Earlier in the week, the FA released information pertaining to the EPPP (Elite Player Performance Plan). As I am sure many of you will know our club did rather well in the independent audit of Bodymoor Heath and our development plans.

The club released a statement saying:

“Aston Villa has secured Category One status for our Academy following an independent audit of the Club’s youth development programmes, which forms part of the Barclays Premier League Elite Player Performance Plan (EPPP).
In addition to achieving the highest status of the EPPP, the Aston Villa Academy has also emerged as the No.1 ranked Academy in the country.”

This is not only a nice bit of PR for the club, but the Category 1 status also means Villa can now offer contracts and sign schooboys from anywhere in the UK. However, this also means United, Arsenal, Chelsea ect can sign these players too.

A sign of the pull of Bodymoor was most recently seen when we signed a highly rate 16 year old Swedish player with reports suggesting Hamburg, Fulham, Arsenal, Juventus and Valencia had all courted the young player but he opted for the Villa for two reasons. The first being the facilities, about which he said:

“Their academy is the best of those I was with. I feel that I can best develop here”

But the other consideration though is the one that will help the club most in the future to attract players – a philosophy from the football club to build from within where possible.

If young footballers can see others getting chances are our club now, then it will only encourage players to come to Villa.

True, many of them might see Villa as a stepping stone, they may see their future at a Chelsea or United but if that means a £15-20m transfer fee coming to Villa than it’s better than nothing, but there is nothing to say we can’t grow to meet the expectations of the player.

So this is all good news for Villa, right? I’m not so sure because while the stats of the Villa academy stack up against any club in the Premier League, I still feel a lot of our boys never reached their full potential.

United can make Phil Neville in to a very decent player, yet we get a hugely talented player like Lee Hendrie and his talent goes unfulfilled. This can be put down to the players attitude of course, but surely the club and it surroundings have an effect on how a player grows?

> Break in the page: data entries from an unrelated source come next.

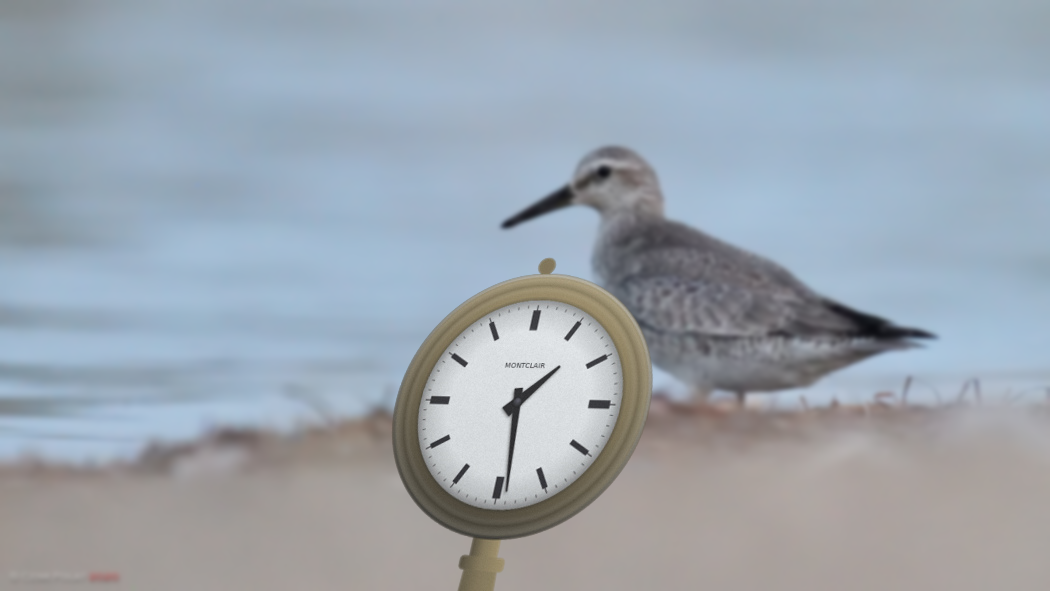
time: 1:29
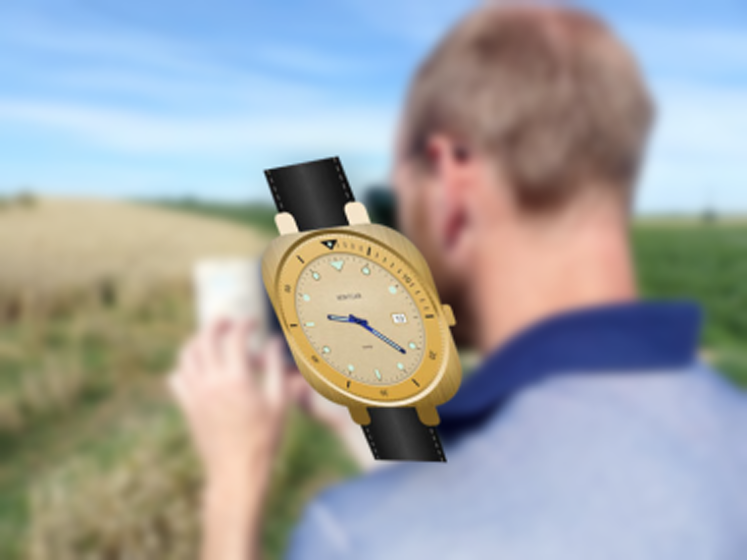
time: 9:22
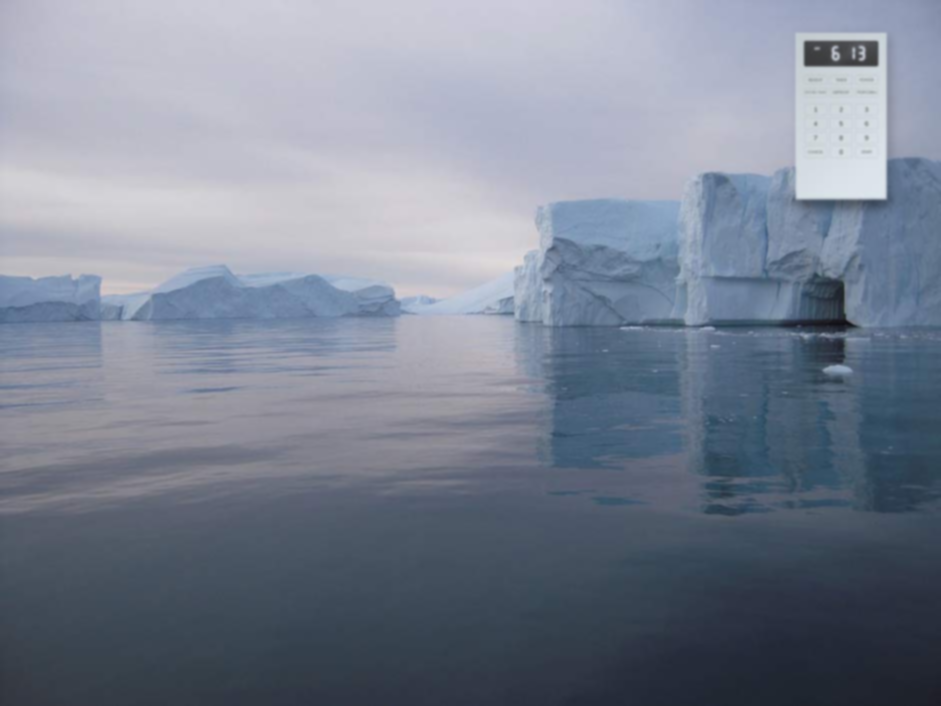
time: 6:13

You’d like to think so anyway, right?

So while I am positive our academy can produce technically proficient players who can play football, and although the club gets the young footballers in to community schemes and keeps them grounded, the club does seem to miss out a big chunk of their development into professionals in my opinion – that is how to be a professional, and what it means to be professional. You can call it “competitive edge” or a will to win, but it all means you must continue to improve – I am concerned that there is a huge lack of know-how and experience of competitive football before being thrust upon the first team.

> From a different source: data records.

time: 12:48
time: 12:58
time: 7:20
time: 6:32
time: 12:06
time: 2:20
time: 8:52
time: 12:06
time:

Add into that the expectation from fans for players to hit the ground running and perform in one of the toughest leagues in the world. In order for players to survive, then maintaining the young lads confidence throughout this progress is key, and the huge leap from reserve to Premier League football undermines this.

Look how Craig Gardner has developed with games at Sunderland, or how Gary Cahill did at Bolton.

Look how Luke Moore was wrapped in cotton wool then thrust upon the first team with ability but no know how – we’ve repeated this mistake time and time again.

We give the youngsters the skills but none of the tools to do the job. Bobby Charlton’s autobiography is an eye opener as to how coaching has changed. Coaching nowadays seems to be concentrated on the technique of the ball, but what about the knowledge of what to do with the ball? You know what I mean – how best to progress your game and make use of your particular talents.

Charlton refers to his coaches and mentors of his game, this is an element that I do feel we miss out on, our youth players are always very green and naive when entering the first team environment.

So let’s hope the club has learned from its continued mistakes in the past. We must send the lads out on loan, as player development is far more important than youth team success, be that domestic or European.

We need to find lower league teams where we can develop our players with that have similar principles to our first team. Teams such as Swindon, Brentford, or Brighton who would be able to utilize our youth.

Doing this would give a gradual exposure and development of players, not just throwing them in the deep end and expecting them to swim after telling them they’re the best for three or four years. Why not throw them in the shallow end, where they will be better players, but will have to learn quickly around older, wiser, professionals.

Fingers crossed we can see players like Jack Grealish, Jordan Graham, Michael Drennan, Benjamin Siegrist, Gary Gardner, and Samir Carruthers beginning to make the step up more gradually and, just maybe, then we can begin to see players fulfilling their potential, ie entering the pitch with the skills and the tools to use them.

People who have been critical of Bannan should now start to see how he is becoming far more canny and selective of his “Hollywood” balls – he is working harder and most importantly his positional sense when off the ball has improved no end this season. I expect to start seeing further development under Lambert of all the young players he rates.

How do you think Villa cope with their youth player development?

Do you think that they are being given the skills to be a professional but then not giving them the tools to enable to use their skills on the field? Football is played with the feet and in the head – we must do the best to train both.